In all of this it was their own self-interest which came first in the minds of the nine Jews. Once they found their leprosy gone all they thought of was their own good fortune. Their benefactor was quickly forgotten. The Samaritan’s first thought, on the other hand, was of the one who had healed him. He was as delighted as the others with his cure but being generous and thoughtful for others, he felt it his bounden duty to return and thank the man who had done him this miraculous good turn.

While we are ashamed of our fellowmen who were so ungrateful, and who treated the loving Jesus so shamefully, let us see if we have improved very much in our way of acting towards our Saviour. Those Jewish lepers did not know that Jesus was the Son of God who assumed human nature, became man, in order to raise us up to a new super-nature status. He gave them the gift of physical health for t0, 40,or 50 years more. We know that he has come to give an eternal life – a life free from all troubles and worries “where all tears will be wiped away and death shall be no more.”

With this knowledge then of what Christ means to us, of what his incarnation has won for us, of the eternal freedom from all sickness and death which is his human life, death and resurrection have put at our disposal, how can any real Christian ever cease thanking him, could here be such a being as an ungrateful Christian ever on earth?

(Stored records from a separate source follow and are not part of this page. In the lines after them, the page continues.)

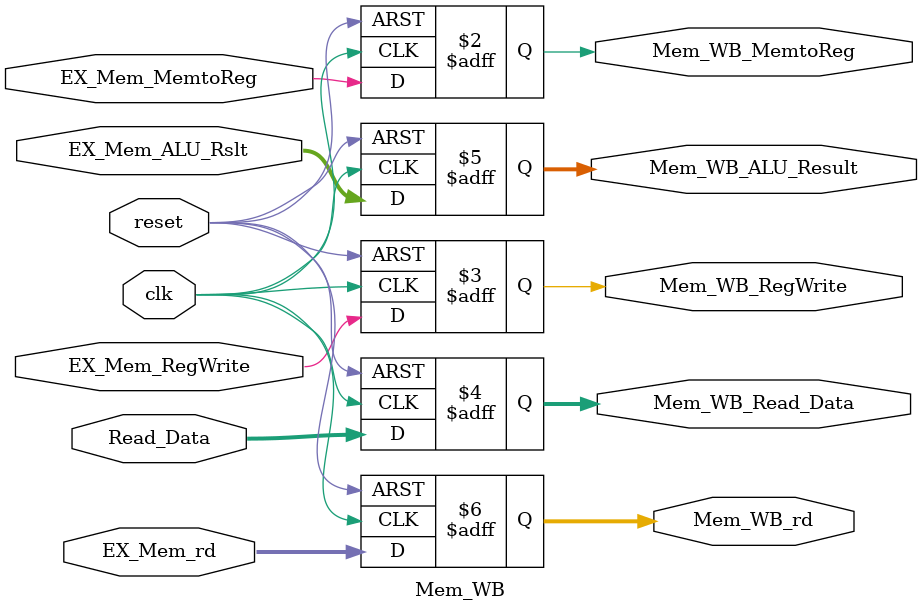
<source format=v>
module Mem_WB(
  input clk, reset,
  input EX_Mem_MemtoReg,
  input EX_Mem_RegWrite,
  input [63:0] Read_Data, 
  input [63:0] EX_Mem_ALU_Rslt,
  input [4:0] EX_Mem_rd,
  
  output reg Mem_WB_MemtoReg,
  output reg Mem_WB_RegWrite,
  output reg [63:0] Mem_WB_Read_Data,
  output reg [63:0] Mem_WB_ALU_Result,
  output reg [4:0] Mem_WB_rd
);
  
  always @(posedge clk or posedge reset)
    begin
      if (reset)
        begin
          Mem_WB_MemtoReg = 1'b0;
          Mem_WB_RegWrite = 1'b0;
          Mem_WB_Read_Data = 64'b0;
          
          Mem_WB_ALU_Result = 64'b0;
          Mem_WB_rd = 5'b0;
        end
      else
        begin
          Mem_WB_MemtoReg = EX_Mem_MemtoReg;
          Mem_WB_RegWrite = EX_Mem_RegWrite;
          Mem_WB_Read_Data = Read_Data;
          Mem_WB_ALU_Result = EX_Mem_ALU_Rslt;
          Mem_WB_rd = EX_Mem_rd;
        end
       
    end
  
endmodule
</source>
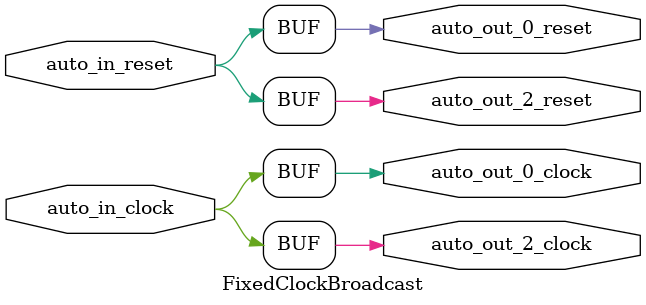
<source format=v>
module FixedClockBroadcast(
  input   auto_in_clock,
  input   auto_in_reset,
  output  auto_out_2_clock,
  output  auto_out_2_reset,
  output  auto_out_0_clock,
  output  auto_out_0_reset
);
  assign auto_out_2_clock = auto_in_clock; 
  assign auto_out_2_reset = auto_in_reset; 
  assign auto_out_0_clock = auto_in_clock; 
  assign auto_out_0_reset = auto_in_reset; 
endmodule
</source>
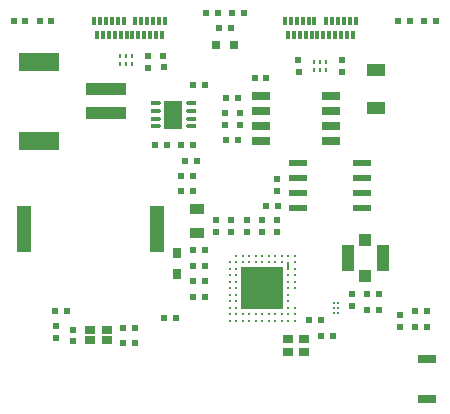
<source format=gtp>
G04 ---------------------------- Layer name :TOP PASTER LAYER*
G04 easyEDA 0.1*
G04 Scale: 100 percent, Rotated: No, Reflected: No *
G04 Dimensions in inches *
G04 leading zeros omitted , absolute positions ,2 integer and 4 * 
%FSLAX24Y24*%
%MOIN*%
G90*
G70D02*

%ADD15R,0.023620X0.019685*%
%ADD16R,0.019685X0.023620*%
%ADD17R,0.009450X0.009450*%
%ADD18R,0.139370X0.139370*%
%ADD19R,0.009450X0.031102*%
%ADD20R,0.009842X0.009842*%
%ADD21R,0.010630X0.012992*%
%ADD22R,0.031496X0.031496*%
%ADD23R,0.062992X0.023620*%
%ADD24R,0.062992X0.031496*%
%ADD25R,0.047240X0.035433*%
%ADD26R,0.039370X0.041339*%
%ADD27R,0.041339X0.086614*%
%ADD28R,0.033465X0.029527*%
%ADD29R,0.026772X0.013780*%
%ADD30R,0.064960X0.094490*%
%ADD31C,0.013780*%
%ADD33R,0.033465X0.025591*%
%ADD34R,0.059055X0.039370*%
%ADD35R,0.059842X0.025984*%
%ADD36R,0.133858X0.059055*%
%ADD37R,0.137790X0.039370*%
%ADD38R,0.011810X0.031496*%
%ADD39R,0.031496X0.035433*%
%ADD40R,0.047240X0.157480*%

%LPD*%
G54D15*
G01X11732Y19152D03*
G01X11732Y18757D03*
G54D16*
G01X12225Y19130D03*
G01X12619Y19132D03*
G01X6161Y23592D03*
G01X6555Y23592D03*
G01X7546Y24292D03*
G01X7940Y24294D03*
G01X12225Y18619D03*
G01X12619Y18621D03*
G01X13838Y18571D03*
G01X14232Y18573D03*
G01X13838Y18061D03*
G01X14232Y18061D03*
G54D15*
G01X13346Y18040D03*
G01X13344Y18434D03*
G54D17*
G01X9826Y19330D03*
G01X9609Y19332D03*
G01X9826Y19548D03*
G01X9826Y20415D03*
G01X9609Y19115D03*
G01X9826Y20198D03*
G01X9609Y20415D03*
G01X9826Y19982D03*
G01X9826Y19765D03*
G01X9609Y19765D03*
G01X9609Y19548D03*
G01X8961Y18248D03*
G01X8094Y18465D03*
G01X8094Y20415D03*
G01X8311Y20415D03*
G01X8526Y20415D03*
G01X8744Y20415D03*
G01X8961Y20415D03*
G01X9176Y20415D03*
G01X9394Y20415D03*
G01X8961Y20198D03*
G01X8744Y20198D03*
G01X8311Y20198D03*
G01X8526Y20198D03*
G01X9394Y20198D03*
G01X9176Y20198D03*
G01X8094Y20198D03*
G01X7878Y20415D03*
G01X7661Y20198D03*
G01X7878Y20198D03*
G01X7661Y19982D03*
G01X7878Y19982D03*
G01X7661Y19765D03*
G01X7878Y19765D03*
G01X7661Y19548D03*
G01X7878Y19548D03*
G01X7661Y19332D03*
G01X7878Y19332D03*
G01X7661Y19115D03*
G01X7878Y19115D03*
G01X7878Y18898D03*
G01X7661Y18898D03*
G01X7661Y18682D03*
G01X7878Y18682D03*
G01X7661Y18248D03*
G01X7878Y18465D03*
G01X7661Y18465D03*
G01X8094Y18248D03*
G01X7878Y18248D03*
G01X8311Y18248D03*
G01X8311Y18465D03*
G01X8526Y18248D03*
G01X8526Y18465D03*
G01X9826Y18682D03*
G01X8744Y18465D03*
G01X8744Y18248D03*
G01X9176Y18248D03*
G01X9394Y18248D03*
G01X9176Y18465D03*
G01X9394Y18465D03*
G01X9826Y18248D03*
G01X9609Y18248D03*
G01X9826Y18465D03*
G01X9609Y18465D03*
G01X9609Y18682D03*
G01X9609Y18898D03*
G01X8961Y18465D03*
G54D18*
G01X8744Y19332D03*
G54D19*
G01X9609Y20088D03*
G54D20*
G01X11278Y18527D03*
G01X11278Y18684D03*
G01X11278Y18840D03*
G01X11119Y18840D03*
G01X11119Y18684D03*
G01X11119Y18527D03*
G54D21*
G01X4409Y27078D03*
G01X4213Y27078D03*
G01X4015Y27078D03*
G01X4015Y26809D03*
G01X4213Y26809D03*
G01X4409Y26809D03*
G54D16*
G01X6432Y22565D03*
G01X6038Y22563D03*
G54D15*
G01X11409Y26544D03*
G01X11409Y26938D03*
G01X9953Y26546D03*
G01X9951Y26940D03*
G54D22*
G01X7794Y27446D03*
G01X7205Y27446D03*
G54D16*
G01X1842Y18565D03*
G01X2236Y18565D03*
G01X13676Y28238D03*
G01X13282Y28236D03*
G01X1323Y28238D03*
G01X1717Y28238D03*
G01X6869Y28509D03*
G01X7263Y28509D03*
G01X8130Y28507D03*
G01X7736Y28507D03*
G01X4113Y18021D03*
G01X4507Y18021D03*
G54D15*
G01X9236Y22584D03*
G01X9236Y22978D03*
G54D23*
G01X12071Y22013D03*
G01X12071Y22513D03*
G01X12071Y23013D03*
G01X12071Y23513D03*
G01X9944Y23513D03*
G01X9944Y23013D03*
G01X9944Y22513D03*
G01X9944Y22013D03*
G54D16*
G01X8865Y22092D03*
G01X9259Y22092D03*
G54D24*
G01X14232Y16969D03*
G01X14232Y15632D03*
G54D16*
G01X11086Y17757D03*
G01X10692Y17755D03*
G54D25*
G01X6559Y21167D03*
G01X6557Y21994D03*
G54D16*
G01X6425Y19061D03*
G01X6819Y19061D03*
G54D15*
G01X8219Y21601D03*
G01X8221Y21207D03*
G01X9244Y21600D03*
G01X9244Y21205D03*
G01X7196Y21601D03*
G01X7198Y21207D03*
G01X7709Y21601D03*
G01X7709Y21207D03*
G01X8732Y21600D03*
G01X8732Y21205D03*
G54D16*
G01X10692Y18269D03*
G01X10298Y18267D03*
G01X6425Y20084D03*
G01X6819Y20084D03*
G01X6425Y20596D03*
G01X6819Y20596D03*
G01X5853Y18352D03*
G01X5459Y18351D03*
G54D26*
G01X12184Y20946D03*
G54D27*
G01X12763Y20348D03*
G54D26*
G01X12184Y19746D03*
G54D27*
G01X11601Y20348D03*
G54D28*
G01X10150Y17221D03*
G01X9617Y17221D03*
G01X10150Y17636D03*
G01X9617Y17636D03*
G54D16*
G01X6819Y26128D03*
G01X6426Y26127D03*
G01X6038Y24103D03*
G01X6432Y24105D03*
G01X7940Y25671D03*
G01X7546Y25669D03*
G54D15*
G01X7486Y24784D03*
G01X7486Y25178D03*
G54D16*
G01X6819Y19571D03*
G01X6425Y19571D03*
G54D29*
G01X5169Y25502D03*
G01X5169Y25246D03*
G01X5169Y24990D03*
G01X5169Y24734D03*
G01X6396Y24734D03*
G01X6396Y24990D03*
G01X6396Y25246D03*
G01X6396Y25502D03*
G54D30*
G01X5782Y25115D03*
G54D31*
G01X5298Y25502D03*
G01X5298Y25246D03*
G01X5298Y24990D03*
G01X5298Y24734D03*
G01X6267Y24734D03*
G01X6267Y24990D03*
G01X6267Y25246D03*
G01X6267Y25502D03*
G54D16*
G01X5567Y24103D03*
G01X5173Y24103D03*
G01X7303Y27998D03*
G01X7696Y27998D03*
G54D15*
G01X2440Y17961D03*
G01X2442Y17567D03*
G54D33*
G01X3569Y17930D03*
G01X3569Y17596D03*
G01X3000Y17596D03*
G01X3000Y17930D03*
G54D16*
G01X457Y28238D03*
G01X851Y28238D03*
G54D15*
G01X1861Y17678D03*
G01X1859Y18073D03*
G54D16*
G01X14542Y28238D03*
G01X14148Y28236D03*
G01X4113Y17509D03*
G01X4507Y17509D03*
G01X8884Y26340D03*
G01X8490Y26338D03*
G54D34*
G01X12519Y25340D03*
G01X12519Y26600D03*
G54D15*
G01X8000Y24784D03*
G01X7998Y25178D03*
G54D35*
G01X11032Y24234D03*
G01X8694Y24234D03*
G01X11032Y24734D03*
G01X11032Y25234D03*
G01X8694Y24734D03*
G01X8694Y25234D03*
G01X11032Y25734D03*
G01X8694Y25734D03*
G54D16*
G01X6432Y23080D03*
G01X6038Y23078D03*
G54D36*
G01X1288Y24255D03*
G54D37*
G01X3551Y25178D03*
G01X3551Y25967D03*
G54D36*
G01X1288Y26892D03*
G54D38*
G01X11763Y27777D03*
G01X11567Y27777D03*
G01X11369Y27777D03*
G01X11173Y27777D03*
G01X10976Y27777D03*
G01X10778Y27777D03*
G01X10582Y27777D03*
G01X10386Y27777D03*
G01X10188Y27777D03*
G01X9992Y27777D03*
G01X9794Y27777D03*
G01X9598Y27777D03*
G01X11861Y28250D03*
G01X11665Y28250D03*
G01X11467Y28250D03*
G01X11271Y28250D03*
G01X11075Y28250D03*
G01X10878Y28250D03*
G01X10484Y28250D03*
G01X10286Y28250D03*
G01X10090Y28250D03*
G01X9894Y28250D03*
G01X9696Y28250D03*
G01X9500Y28250D03*
G54D15*
G01X4940Y26694D03*
G01X4940Y27088D03*
G01X5453Y26696D03*
G01X5451Y27090D03*
G54D21*
G01X10484Y26607D03*
G01X10680Y26607D03*
G01X10878Y26607D03*
G01X10878Y26876D03*
G01X10680Y26876D03*
G01X10484Y26876D03*
G54D39*
G01X5894Y19828D03*
G01X5894Y20498D03*
G54D38*
G01X5401Y27777D03*
G01X5205Y27777D03*
G01X5007Y27777D03*
G01X4811Y27777D03*
G01X4613Y27777D03*
G01X4417Y27777D03*
G01X4221Y27777D03*
G01X4023Y27777D03*
G01X3826Y27777D03*
G01X3630Y27777D03*
G01X3432Y27777D03*
G01X3236Y27777D03*
G01X5500Y28250D03*
G01X5303Y28250D03*
G01X5105Y28250D03*
G01X4909Y28250D03*
G01X4713Y28250D03*
G01X4515Y28250D03*
G01X4121Y28250D03*
G01X3925Y28250D03*
G01X3728Y28250D03*
G01X3532Y28250D03*
G01X3334Y28250D03*
G01X3138Y28250D03*
G54D40*
G01X815Y21319D03*
G01X5225Y21319D03*

M00*
M02*
</source>
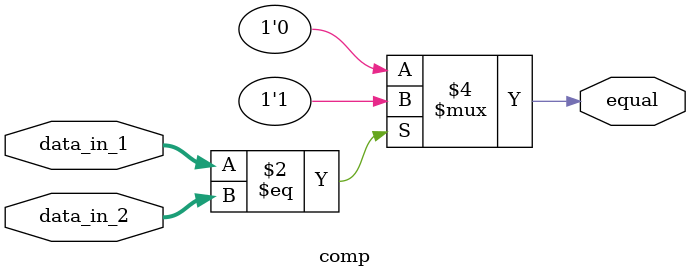
<source format=v>
module comp(equal, data_in_1, data_in_2);

    parameter size=32;

    input [size-1:0] data_in_1, data_in_2;
    output equal;

    reg equal;

    always @(data_in_1 or data_in_2) begin
        if (data_in_1==data_in_2) equal=1;
        else equal=0;
    end

endmodule
</source>
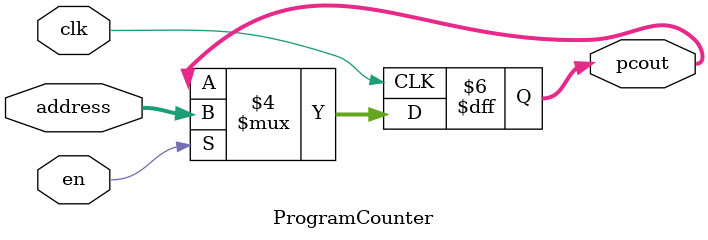
<source format=v>
`timescale 1ns / 1ps
module ProgramCounter(input clk,en,input [31:0] address,output reg [31:0] pcout
    );

	 
initial begin 
	pcout=240;
end


always@(posedge clk) 
begin

		if(en)
		begin
		pcout=address;
		end
		
end

endmodule

</source>
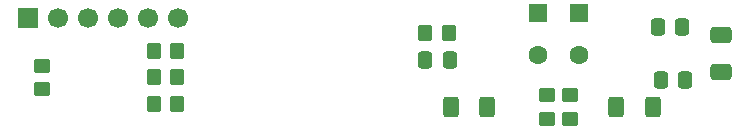
<source format=gbr>
%TF.GenerationSoftware,KiCad,Pcbnew,9.0.3*%
%TF.CreationDate,2026-02-01T21:50:05+01:00*%
%TF.ProjectId,arduinoController,61726475-696e-46f4-936f-6e74726f6c6c,rev?*%
%TF.SameCoordinates,Original*%
%TF.FileFunction,Soldermask,Bot*%
%TF.FilePolarity,Negative*%
%FSLAX46Y46*%
G04 Gerber Fmt 4.6, Leading zero omitted, Abs format (unit mm)*
G04 Created by KiCad (PCBNEW 9.0.3) date 2026-02-01 21:50:05*
%MOMM*%
%LPD*%
G01*
G04 APERTURE LIST*
G04 Aperture macros list*
%AMRoundRect*
0 Rectangle with rounded corners*
0 $1 Rounding radius*
0 $2 $3 $4 $5 $6 $7 $8 $9 X,Y pos of 4 corners*
0 Add a 4 corners polygon primitive as box body*
4,1,4,$2,$3,$4,$5,$6,$7,$8,$9,$2,$3,0*
0 Add four circle primitives for the rounded corners*
1,1,$1+$1,$2,$3*
1,1,$1+$1,$4,$5*
1,1,$1+$1,$6,$7*
1,1,$1+$1,$8,$9*
0 Add four rect primitives between the rounded corners*
20,1,$1+$1,$2,$3,$4,$5,0*
20,1,$1+$1,$4,$5,$6,$7,0*
20,1,$1+$1,$6,$7,$8,$9,0*
20,1,$1+$1,$8,$9,$2,$3,0*%
G04 Aperture macros list end*
%ADD10RoundRect,0.250000X-0.550000X0.550000X-0.550000X-0.550000X0.550000X-0.550000X0.550000X0.550000X0*%
%ADD11C,1.600000*%
%ADD12R,1.700000X1.700000*%
%ADD13C,1.700000*%
%ADD14RoundRect,0.250000X-0.350000X-0.450000X0.350000X-0.450000X0.350000X0.450000X-0.350000X0.450000X0*%
%ADD15RoundRect,0.250000X-0.450000X0.350000X-0.450000X-0.350000X0.450000X-0.350000X0.450000X0.350000X0*%
%ADD16RoundRect,0.250000X-0.337500X-0.475000X0.337500X-0.475000X0.337500X0.475000X-0.337500X0.475000X0*%
%ADD17RoundRect,0.250000X0.450000X-0.350000X0.450000X0.350000X-0.450000X0.350000X-0.450000X-0.350000X0*%
%ADD18RoundRect,0.250000X-0.400000X-0.625000X0.400000X-0.625000X0.400000X0.625000X-0.400000X0.625000X0*%
%ADD19RoundRect,0.250000X-0.650000X0.412500X-0.650000X-0.412500X0.650000X-0.412500X0.650000X0.412500X0*%
G04 APERTURE END LIST*
D10*
%TO.C,J5*%
X190750000Y-81250000D03*
D11*
X190750000Y-84850000D03*
%TD*%
D12*
%TO.C,J7*%
X144090000Y-81750000D03*
D13*
X146630000Y-81750000D03*
X149170000Y-81750000D03*
X151710000Y-81750000D03*
X154250000Y-81750000D03*
X156790000Y-81750000D03*
%TD*%
D10*
%TO.C,J6*%
X187250000Y-81250000D03*
D11*
X187250000Y-84850000D03*
%TD*%
D14*
%TO.C,R1*%
X154750000Y-84500000D03*
X156750000Y-84500000D03*
%TD*%
%TO.C,R9*%
X154750000Y-89000000D03*
X156750000Y-89000000D03*
%TD*%
D15*
%TO.C,R3*%
X145250000Y-85750000D03*
X145250000Y-87750000D03*
%TD*%
D16*
%TO.C,C4*%
X177750000Y-85250000D03*
X179825000Y-85250000D03*
%TD*%
D17*
%TO.C,R4*%
X188000000Y-90250000D03*
X188000000Y-88250000D03*
%TD*%
D15*
%TO.C,R6*%
X190000000Y-88250000D03*
X190000000Y-90250000D03*
%TD*%
D18*
%TO.C,R10*%
X193900000Y-89250000D03*
X197000000Y-89250000D03*
%TD*%
D16*
%TO.C,C2*%
X197425000Y-82500000D03*
X199500000Y-82500000D03*
%TD*%
D14*
%TO.C,R8*%
X177750000Y-83000000D03*
X179750000Y-83000000D03*
%TD*%
D19*
%TO.C,C1*%
X202750000Y-83125000D03*
X202750000Y-86250000D03*
%TD*%
D18*
%TO.C,R11*%
X179900000Y-89250000D03*
X183000000Y-89250000D03*
%TD*%
D14*
%TO.C,R2*%
X154750000Y-86750000D03*
X156750000Y-86750000D03*
%TD*%
D16*
%TO.C,C3*%
X197675000Y-87000000D03*
X199750000Y-87000000D03*
%TD*%
M02*

</source>
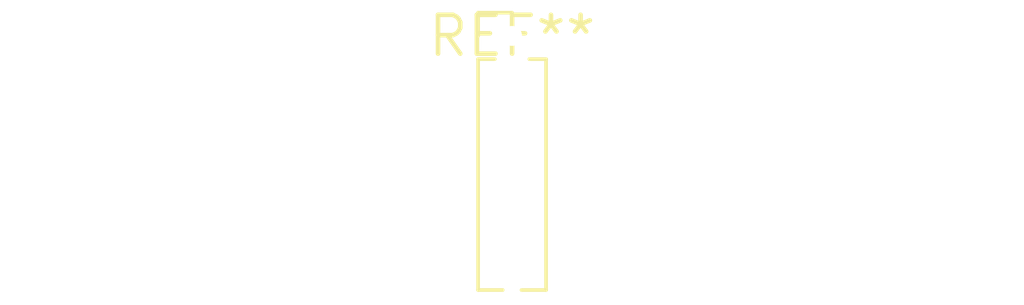
<source format=kicad_pcb>
(kicad_pcb (version 20240108) (generator pcbnew)

  (general
    (thickness 1.6)
  )

  (paper "A4")
  (layers
    (0 "F.Cu" signal)
    (31 "B.Cu" signal)
    (32 "B.Adhes" user "B.Adhesive")
    (33 "F.Adhes" user "F.Adhesive")
    (34 "B.Paste" user)
    (35 "F.Paste" user)
    (36 "B.SilkS" user "B.Silkscreen")
    (37 "F.SilkS" user "F.Silkscreen")
    (38 "B.Mask" user)
    (39 "F.Mask" user)
    (40 "Dwgs.User" user "User.Drawings")
    (41 "Cmts.User" user "User.Comments")
    (42 "Eco1.User" user "User.Eco1")
    (43 "Eco2.User" user "User.Eco2")
    (44 "Edge.Cuts" user)
    (45 "Margin" user)
    (46 "B.CrtYd" user "B.Courtyard")
    (47 "F.CrtYd" user "F.Courtyard")
    (48 "B.Fab" user)
    (49 "F.Fab" user)
    (50 "User.1" user)
    (51 "User.2" user)
    (52 "User.3" user)
    (53 "User.4" user)
    (54 "User.5" user)
    (55 "User.6" user)
    (56 "User.7" user)
    (57 "User.8" user)
    (58 "User.9" user)
  )

  (setup
    (pad_to_mask_clearance 0)
    (pcbplotparams
      (layerselection 0x00010fc_ffffffff)
      (plot_on_all_layers_selection 0x0000000_00000000)
      (disableapertmacros false)
      (usegerberextensions false)
      (usegerberattributes false)
      (usegerberadvancedattributes false)
      (creategerberjobfile false)
      (dashed_line_dash_ratio 12.000000)
      (dashed_line_gap_ratio 3.000000)
      (svgprecision 4)
      (plotframeref false)
      (viasonmask false)
      (mode 1)
      (useauxorigin false)
      (hpglpennumber 1)
      (hpglpenspeed 20)
      (hpglpendiameter 15.000000)
      (dxfpolygonmode false)
      (dxfimperialunits false)
      (dxfusepcbnewfont false)
      (psnegative false)
      (psa4output false)
      (plotreference false)
      (plotvalue false)
      (plotinvisibletext false)
      (sketchpadsonfab false)
      (subtractmaskfromsilk false)
      (outputformat 1)
      (mirror false)
      (drillshape 1)
      (scaleselection 1)
      (outputdirectory "")
    )
  )

  (net 0 "")

  (footprint "PinHeader_1x07_P1.27mm_Vertical" (layer "F.Cu") (at 0 0))

)

</source>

Unfortunately, there is not only one such ungrateful being, but there are millions of them. How many of us here present are numbered amongst these ungrateful ones? There are those of us who think of God only when we are in difficulties. While things are going well, when there is no sickness in the home, when our business is prospering, when there is peace all around us, how many times in the week do we say “thank you, God, you are very good to me.” When trouble strikes it is a different matter, we rush to church, we implore God to have pity on us, we make novenas to our special saints. This is not wrong. What is wrong, however, is that we forgot to thank God all the time that he was giving us spiritual and temporal favour.

We all need to be more grateful to God every day of our lives – more grateful than we have been. He has not only given us life on this earth with its joys and its sorrows, but he has prepared for us a future life where there will be no admixture of sorrows. It is for that life that we are working. It is because there is a heaven after death that we are Christians. God has already done his part in preparing this heaven for us. He is assisting us daily to get there. We need a lot of that assistance and one of the surest ways of getting further benefits from God as well as from mankind is show true gratitude for the benefits already received. Amen.